The reason for the second agreement and the amendment, according to a RECO discipline panel, which heard the case a year later, was “not to change the price or otherwise change the structure of the (first) deal … but was to inflate the purchase price for the purpose of Edgecombe being able to raise financing.”
Ultimately, after she was turned down by the National Bank, which became aware of the two offers, Edgecombe was able to arrange high-ratio financing of $183,000 from another bank a total of $5,000 more than the real price she paid for the property. It appears the bank was not shown the amendment reducing the price by $8,000.
After CMHC fees, Edgecombe would have received a net advance roughly equal to the original $178,000 purchase price, making it the classic “nothing down” deal.
Peter Vass was a colleague of Edgecombe’s at S. Realty. In the RECO decision, Vass is quoted explaining the structure of the transaction, which involved backdating documents, the existence of two agreements and amendment, which artificially reduced the price. Vass denied knowing about the first agreement but the RECO panel did not believe his denial.

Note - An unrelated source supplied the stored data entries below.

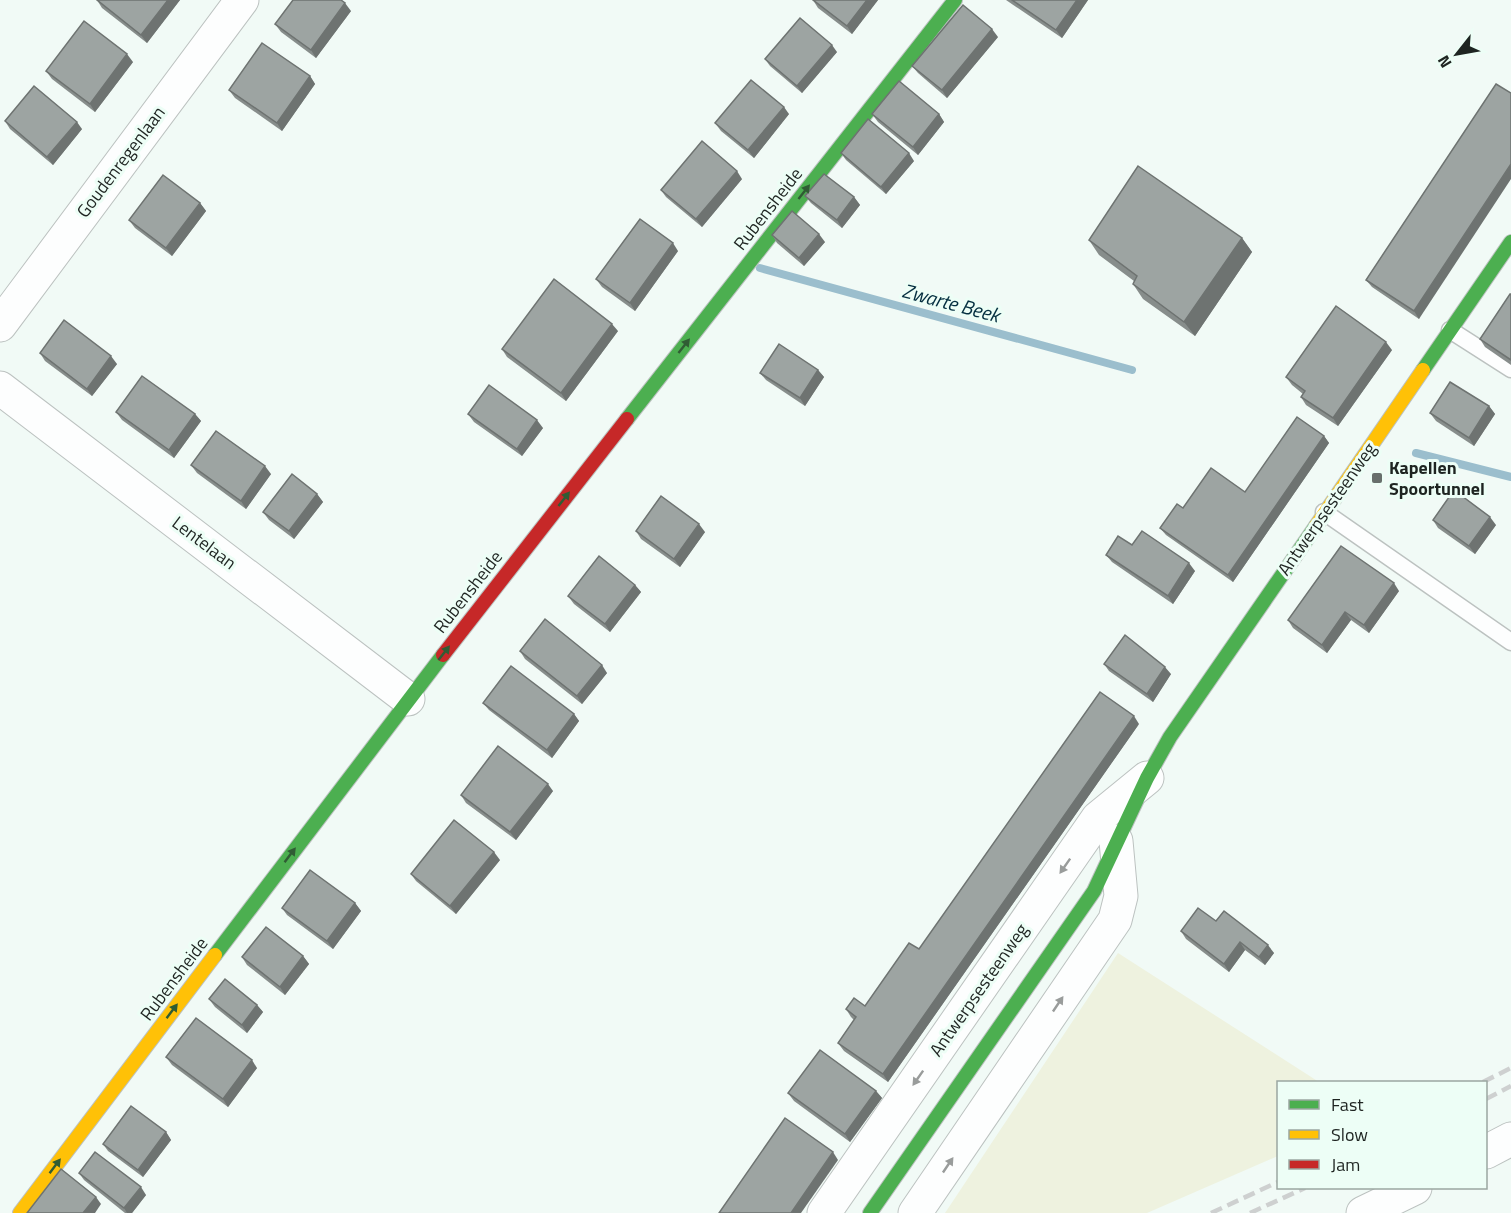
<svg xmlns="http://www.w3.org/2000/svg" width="1511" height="1213" font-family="'Titillium Web',sans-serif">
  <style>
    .green { fill: #eef2df }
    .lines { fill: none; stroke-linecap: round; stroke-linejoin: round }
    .stream { stroke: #9bbecd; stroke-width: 8 }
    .lane-casing { stroke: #bcc2c0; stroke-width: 19 }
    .street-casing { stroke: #bcc2c0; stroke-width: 35 }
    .fast-casing { stroke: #bcc2c0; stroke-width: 16 }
    .slow-casing { stroke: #bcc2c0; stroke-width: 16 }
    .jam-casing { stroke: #bcc2c0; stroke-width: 16 }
    .lane { stroke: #fdfefe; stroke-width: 16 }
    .street { stroke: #fdfefe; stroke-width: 33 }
    .fast { stroke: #4caf50; stroke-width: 14 }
    .slow { stroke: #ffc107; stroke-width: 14 }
    .jam { stroke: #c62828; stroke-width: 14 }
    .rail { stroke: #ced0d0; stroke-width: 4.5; stroke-dasharray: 12 6; stroke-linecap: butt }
    .wall { fill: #878d8b }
    .shaded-wall { fill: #6e7371 }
    .building { fill: #9da4a2; stroke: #6e7371; stroke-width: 1.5 }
    .oneway { fill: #305c34 }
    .oneway2 { fill: #999c9b }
    .poi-dot { fill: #686f6c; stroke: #edfef6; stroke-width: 2 }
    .labels { text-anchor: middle; stroke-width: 6; stroke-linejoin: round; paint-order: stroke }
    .street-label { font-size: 18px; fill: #1e2421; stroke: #edfef6 }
    .poi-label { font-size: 18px; font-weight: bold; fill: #1e2421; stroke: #edfef6; text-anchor: start }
    .water-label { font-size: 20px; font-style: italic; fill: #052f40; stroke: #edfef6 }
  </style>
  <rect width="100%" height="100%" fill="#f1faf6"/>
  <path class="green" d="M1118,953L1319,1082H1278V1156L1147,1213H945Z"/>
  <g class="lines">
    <g class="stream">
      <path d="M760,268L1132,370"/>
      <path d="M1416,453L1511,477"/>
    </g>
    <defs>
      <g id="lane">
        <path d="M1450,330L1511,369"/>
        <path d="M1324,512L1511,642"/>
      </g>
      <g id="street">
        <path d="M0,325L242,0"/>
        <path d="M0,388L408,699"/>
        <path d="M1486,1152L1511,1139"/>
        <path d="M824,1213L1098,818L1147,778"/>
        <path d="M915,1213L1115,920L1121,896L1116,841"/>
        <path d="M1363,1213L1415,1188"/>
      </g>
      <g id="fast">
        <path d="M1423,370L1511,242"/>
        <path d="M627,419L955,0"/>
        <path d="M215,955L443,655"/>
        <path d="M870,1213L1094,891L1147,778L1170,737L1316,526"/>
      </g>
      <g id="slow">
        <path d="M1316,526L1423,370"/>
        <path d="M20,1213L215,955"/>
      </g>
      <path id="jam" d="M443,655L627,419"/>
    </defs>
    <use href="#lane" class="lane-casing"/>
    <use href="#street" class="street-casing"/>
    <use href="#fast" class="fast-casing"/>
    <use href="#slow" class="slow-casing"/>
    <use href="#jam" class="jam-casing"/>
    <use href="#lane" class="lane"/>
    <use href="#street" class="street"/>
    <use href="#fast" class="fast"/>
    <use href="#slow" class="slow"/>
    <use href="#jam" class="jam"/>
    <g class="rail">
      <path d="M1483,1082L1511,1068"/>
      <path d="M1486,1099L1511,1086"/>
      <path d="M1211,1213L1278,1182"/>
      <path d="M1250,1213L1305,1188"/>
    </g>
  </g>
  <g class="wall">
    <path d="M97,0H180L147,43L102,8Z"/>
    <path d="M813,0H878L852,34L818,8Z"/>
    <path d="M1006,0H1088L1062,38Z"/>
    <path d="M351,11L316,58L281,32L275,24Z"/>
    <path d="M998,37L947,98L918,73L912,66Z"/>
    <path d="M837,52L802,93L770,66L765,59Z"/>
    <path d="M133,62L95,112L52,79L46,71Z"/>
    <path d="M310,76L315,84L282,131L235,98L229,90Z"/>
    <path d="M1496,84L1419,319L1372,287L1366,280Z"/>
    <path d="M789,114L754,158L721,131L715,123Z"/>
    <path d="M872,114H939L944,122L918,155L878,122Z"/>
    <path d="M5,121L82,129L53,165L10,129Z"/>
    <path d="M841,153L914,161L886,194L846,160Z"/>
    <path d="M742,179L702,227L666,197L661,190Z"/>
    <path d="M805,196L854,197L860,205L842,228L811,203Z"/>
    <path d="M200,203L206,211L172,256L135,228L129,220Z"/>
    <path d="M772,235L825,242L804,266L777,243Z"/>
    <path d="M1242,238L1252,252L1195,336L1143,299L1133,284L1134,281L1099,255L1089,240Z"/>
    <path d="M678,251L635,311L602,287L596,279Z"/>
    <path d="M1511,294V365L1485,347L1480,339Z"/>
    <path d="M618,331L566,401L507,357L502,349Z"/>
    <path d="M1392,350L1338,426L1306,405L1301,397L1303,394L1292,385L1286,377Z"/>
    <path d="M40,353L117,364L92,396L45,361Z"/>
    <path d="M818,370L824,377L805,406L766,380L760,373Z"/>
    <path d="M1489,406L1495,414L1474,446L1436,421L1430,413Z"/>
    <path d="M116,412L195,414L201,421L174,458L122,420Z"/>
    <path d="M468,414L543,428L522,456L474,422Z"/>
    <path d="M1324,436L1329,443L1233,582L1166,535L1160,528L1183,508L1245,492Z"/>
    <path d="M191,465L271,474L246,509L197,473Z"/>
    <path d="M317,494L323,502L294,539L269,520L263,512Z"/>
    <path d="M1433,520L1496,525L1475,554L1438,528Z"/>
    <path d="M636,531L705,532L680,567L641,539Z"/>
    <path d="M1132,545L1195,571L1173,604L1112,562L1106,555Z"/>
    <path d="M635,585L641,592L610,632L574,604L568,596Z"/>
    <path d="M1399,591L1369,633L1351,620L1327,653L1293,628L1288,620Z"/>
    <path d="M520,651L607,673L582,704L525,659Z"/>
    <path d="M1104,664L1171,674L1153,702L1109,671Z"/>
    <path d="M483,703L574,714L579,721L552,758L489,710Z"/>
    <path d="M1139,724L888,1082L844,1051L838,1043L854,1020L851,1017L846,1009L865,1006L919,949Z"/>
    <path d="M553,791L516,840L466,803L461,795Z"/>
    <path d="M500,860L456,914L416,881L411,874Z"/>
    <path d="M355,903L361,911L333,949L287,915L282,908Z"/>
    <path d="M1216,921L1274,953L1265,965L1245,950L1229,972L1186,939L1181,931Z"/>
    <path d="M303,956L309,964L285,995L247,965L242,957Z"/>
    <path d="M209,999L257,1005L263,1012L247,1033L215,1007Z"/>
    <path d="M166,1057L257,1068L228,1107L172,1065Z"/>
    <path d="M876,1091L882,1098L850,1142L794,1101L788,1093Z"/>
    <path d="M166,1132L171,1140L143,1177L108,1151L103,1144Z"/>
    <path d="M79,1173L146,1195L132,1213H125L84,1180Z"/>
  </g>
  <g class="shaded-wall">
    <path d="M168,0H180L147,43L141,35Z"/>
    <path d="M867,0H878L852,34L847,26Z"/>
    <path d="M1077,0H1088L1062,38L1056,30Z"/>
    <path d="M345,3L351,11L316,58L311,50Z"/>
    <path d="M992,29L998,37L947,98L942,90Z"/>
    <path d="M832,45L837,52L802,93L797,86Z"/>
    <path d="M127,54L133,62L95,112L90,104Z"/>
    <path d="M310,76L315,84L282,131L277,123Z"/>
    <path d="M784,107L789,114L754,158L748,150Z"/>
    <path d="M939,114L944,122L918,155L913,147Z"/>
    <path d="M77,122L82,129L53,165L47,157Z"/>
    <path d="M909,153L914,161L886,194L881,187Z"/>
    <path d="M1511,164V179L1419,319L1414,311Z"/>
    <path d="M737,171L742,179L702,227L696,219Z"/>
    <path d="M854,197L860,205L842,228L837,220Z"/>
    <path d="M200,203L206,211L172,256L166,248Z"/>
    <path d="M819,234L825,242L804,266L799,258Z"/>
    <path d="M1242,238L1252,252L1195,336L1184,322Z"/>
    <path d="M673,243L678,251L635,311L630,303Z"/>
    <path d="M612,324L618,331L566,401L561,393Z"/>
    <path d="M1386,342L1392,350L1338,426L1333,418Z"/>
    <path d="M111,356L117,364L92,396L87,389Z"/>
    <path d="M818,370L824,377L805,406L800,398Z"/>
    <path d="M1489,406L1495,414L1474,446L1469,438Z"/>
    <path d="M195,414L201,421L174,458L169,450Z"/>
    <path d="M537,420L543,428L522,456L517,449Z"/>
    <path d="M1324,436L1329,443L1233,582L1228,575Z"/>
    <path d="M265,466L271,474L246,509L241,501Z"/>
    <path d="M317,494L323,502L294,539L289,531Z"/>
    <path d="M1490,517L1496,525L1475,554L1469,546Z"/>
    <path d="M699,524L705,532L680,567L674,559Z"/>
    <path d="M1189,563L1195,571L1173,604L1168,596Z"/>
    <path d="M1394,583L1399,591L1369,633L1364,625Z"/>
    <path d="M635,585L641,592L610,632L605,624Z"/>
    <path d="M1345,612L1351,620L1327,653L1322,645Z"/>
    <path d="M602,665L607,673L582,704L577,696Z"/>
    <path d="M1165,667L1171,674L1153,702L1147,694Z"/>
    <path d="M574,714L579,721L552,758L547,750Z"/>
    <path d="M1134,716L1139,724L888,1082L883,1074Z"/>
    <path d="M548,784L553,791L516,840L510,832Z"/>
    <path d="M494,852L500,860L456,914L450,906Z"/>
    <path d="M355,903L361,911L333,949L327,941Z"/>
    <path d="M1240,942L1245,950L1229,972L1224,964Z"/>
    <path d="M1268,945L1274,953L1265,965L1259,957Z"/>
    <path d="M303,956L309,964L285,995L280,987Z"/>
    <path d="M257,1005L263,1012L247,1033L242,1025Z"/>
    <path d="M252,1060L257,1068L228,1107L223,1099Z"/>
    <path d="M876,1091L882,1098L850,1142L845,1134Z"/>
    <path d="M166,1132L171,1140L143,1177L138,1170Z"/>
    <path d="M833,1152L838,1160L801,1213H791Z"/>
    <path d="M141,1187L146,1195L132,1213H127L124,1208Z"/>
    <path d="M96,1197L101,1204L95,1213H83Z"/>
  </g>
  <g class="building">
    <path d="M97,0H168L141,35Z"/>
    <path d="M293,0H341L345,3L311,50L275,24Z"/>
    <path d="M813,0H867L847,26Z"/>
    <path d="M1012,0H1077L1056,30Z"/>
    <path d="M963,5L992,29L942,90L912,66Z"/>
    <path d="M800,18L832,45L797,86L765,59Z"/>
    <path d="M84,21L127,54L90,104L46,71Z"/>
    <path d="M262,43L310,76L277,123L229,90Z"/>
    <path d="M751,80L784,107L748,150L715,123Z"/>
    <path d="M899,81L939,114L913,147L872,114Z"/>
    <path d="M1496,84L1511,93V164L1414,311L1366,280Z"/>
    <path d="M34,86L77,122L47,157L5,121Z"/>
    <path d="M868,119L909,153L881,187L841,153Z"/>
    <path d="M702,141L737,171L696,219L661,190Z"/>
    <path d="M1138,166L1242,238L1184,322L1133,284L1137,276L1089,240Z"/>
    <path d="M824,174L854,197L837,220L805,196Z"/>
    <path d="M163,175L200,203L166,248L129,220Z"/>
    <path d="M792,211L819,234L799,258L772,235Z"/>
    <path d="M640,219L673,243L630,303L596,279Z"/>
    <path d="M554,279L612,324L561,393L502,349Z"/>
    <path d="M1510,294H1511V360L1480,339Z"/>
    <path d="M1336,306L1386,342L1333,418L1301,397L1305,391L1286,377Z"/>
    <path d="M64,320L111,356L87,389L40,353Z"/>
    <path d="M779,344L818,370L800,398L760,373Z"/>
    <path d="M142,376L195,414L169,450L116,412Z"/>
    <path d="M1450,382L1489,406L1469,438L1430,413Z"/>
    <path d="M489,385L537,420L517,449L468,414Z"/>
    <path d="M1297,417L1324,436L1228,575L1160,528L1177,504L1183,508L1211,468L1245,492Z"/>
    <path d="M216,431L265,466L241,501L191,465Z"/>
    <path d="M292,474L317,494L289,531L263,512Z"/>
    <path d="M1454,490L1490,517L1469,546L1433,520Z"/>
    <path d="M661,496L699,524L674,559L636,531Z"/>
    <path d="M1142,531L1189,563L1168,596L1106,555L1118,536L1132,545Z"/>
    <path d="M1341,546L1394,583L1364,625L1345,612L1322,645L1288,620Z"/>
    <path d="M599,556L635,585L605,624L568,596Z"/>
    <path d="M545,619L602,665L577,696L520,651Z"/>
    <path d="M1125,635L1165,667L1147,694L1104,664Z"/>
    <path d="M511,666L574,714L547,750L483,703Z"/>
    <path d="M1100,692L1134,716L883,1074L838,1043L856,1017L846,1009L854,998L865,1006L909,943L919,949Z"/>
    <path d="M498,746L548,784L510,832L461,795Z"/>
    <path d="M454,820L494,852L450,906L411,874Z"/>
    <path d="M310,870L355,903L327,941L282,908Z"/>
    <path d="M1198,908L1216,921L1224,911L1268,945L1259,957L1240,942L1224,964L1181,931Z"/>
    <path d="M266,927L303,956L280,987L242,957Z"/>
    <path d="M225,979L257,1005L242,1025L209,999Z"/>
    <path d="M196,1018L252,1060L223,1099L166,1057Z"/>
    <path d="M820,1050L876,1091L845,1134L788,1093Z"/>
    <path d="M131,1106L166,1132L138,1170L103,1144Z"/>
    <path d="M785,1118L833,1152L791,1213H719Z"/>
    <path d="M95,1152L141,1187L124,1208L79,1173Z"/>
    <path d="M61,1169L96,1197L83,1213H27Z"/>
  </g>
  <defs><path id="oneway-solid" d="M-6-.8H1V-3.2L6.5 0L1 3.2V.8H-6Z" transform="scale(1.5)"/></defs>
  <g class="oneway">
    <use href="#oneway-solid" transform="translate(804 192) rotate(-52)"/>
    <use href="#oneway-solid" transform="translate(684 346) rotate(-52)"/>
    <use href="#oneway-solid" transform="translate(564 499) rotate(-52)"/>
    <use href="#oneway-solid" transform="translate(444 653) rotate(-52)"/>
    <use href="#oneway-solid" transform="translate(290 855) rotate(-53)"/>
    <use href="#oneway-solid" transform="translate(172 1011) rotate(-53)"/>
    <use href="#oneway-solid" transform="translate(55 1166) rotate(-53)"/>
  </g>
  <g class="oneway2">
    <use href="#oneway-solid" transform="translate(1065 866) rotate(125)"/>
    <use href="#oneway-solid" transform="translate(1058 1004) rotate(-56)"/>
    <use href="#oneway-solid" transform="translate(918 1078) rotate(125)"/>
    <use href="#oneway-solid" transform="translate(948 1165) rotate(-56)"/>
  </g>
  <rect class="poi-dot" x="1371" y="472" width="12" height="12" rx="3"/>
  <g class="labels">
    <g class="street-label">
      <text transform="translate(121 162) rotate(-53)" y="6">Goudenregenlaan</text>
      <text transform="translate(768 209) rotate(-52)" y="6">Rubensheide</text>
      <text transform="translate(1327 509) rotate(-55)" y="6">Antwerpsesteenweg</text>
      <text transform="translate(204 543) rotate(37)" y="6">Lentelaan</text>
      <text transform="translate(468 592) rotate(-52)" y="6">Rubensheide</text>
      <text transform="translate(174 979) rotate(-53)" y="6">Rubensheide</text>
      <text transform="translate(979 990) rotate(-55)" y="6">Antwerpsesteenweg</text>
    </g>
    <g class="poi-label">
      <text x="1389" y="474">Kapellen<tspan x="1389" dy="21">Spoortunnel</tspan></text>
    </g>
    <g class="water-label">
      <text transform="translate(951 303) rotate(15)" y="7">Zwarte Beek</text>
    </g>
  </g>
  <rect x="1277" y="1081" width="210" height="108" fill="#edfef6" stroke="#9aa7a1" stroke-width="1.5"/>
  <rect x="1289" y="1100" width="30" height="9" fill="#4caf50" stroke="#9aa7a1" stroke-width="1.5"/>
  <text x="1331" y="1111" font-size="18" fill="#1e2421">Fast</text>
  <rect x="1289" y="1130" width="30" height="9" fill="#ffc107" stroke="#9aa7a1" stroke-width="1.5"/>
  <text x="1331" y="1141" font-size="18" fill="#1e2421">Slow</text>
  <rect x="1289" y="1160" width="30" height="9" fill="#c62828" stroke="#9aa7a1" stroke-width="1.5"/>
  <text x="1331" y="1171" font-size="18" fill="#1e2421">Jam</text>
  <g transform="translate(1457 54) rotate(239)" stroke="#edfef6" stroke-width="4.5" paint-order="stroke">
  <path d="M0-4.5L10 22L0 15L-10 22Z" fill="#1e2421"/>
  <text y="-9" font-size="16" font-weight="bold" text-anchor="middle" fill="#1e2421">N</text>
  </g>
</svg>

Vass apparently told Anonietta Mainella, agent for the vendors, “this type of transaction was done all the time.” He is quoted as telling Mainella that the double agreement was for “banking purposes,” and that “it needed to be done.” RECO also found that he told Mainella that her clients would not be harmed, since the deal would go through at $178,000, and that “he did this thing all the time.”
When the deal closed, National Bank, which held the vendor’s mortgage and which refused to finance Edgecombe, filed a complaint with RECO about the conduct of all the agents involved.
Discipline complaints were filed against Edgecombe, the vendor’s agent Antonietta Mainella, Edgecombe’s broker Anthony Azan, and sales agent Peter Vass at S. Realty.
Edgecombe, Mainella and Vass were all found to be in violation of two rules of RECO’s code of ethics Rule 10, which prohibits participating in the making of false documents or statements, and Rule 23, which bars unprofessional conduct.
Even though he was on holiday at the time of the second offer, Azan was found guilty of a breach of Rule 20, which makes him responsible for the professional conduct and actions of those members registered with him.
In the end, the RECO panel concluded that Vass “had to know” of the earlier $178,000 offer, and that the “over financing scheme” was the reason for the second agreement and the amendment.
The panel decided that Edgecombe, even though inexperienced, knew or ought to have known it was wrong to backdate documents, and make a “false amendment” to an agreement of purchase and sale.
The panel found that Mainella, who only wanted to protect her vendor, should not have participated in a scheme “that was potentially going to mislead a financial institution.”
When the appeals were over last fall, the appeal tribunal upheld the findings of liability but reduced the penalties. Following the appeal, each party was ordered to pay $625 in costs plus varying administrative penalties. Edgecombe was ordered to pay $3,750, Mainella $2,500 (who did not appeal), Vass $5,000, and Azan $2,500. All but Mainella were placed on two years’ probation of their licensing registration.
For me, the scariest part of the story is the statement by Peter Vass that “this type of transaction was done all the time.” Unfortunately, the statement is all too true.
The only way to stamp out this type of behaviour is with tougher penalties. Agents who participate in double-offer schemes should have their licences lifted permanently.
Bob Aaron is a leading Toronto real estate lawyer.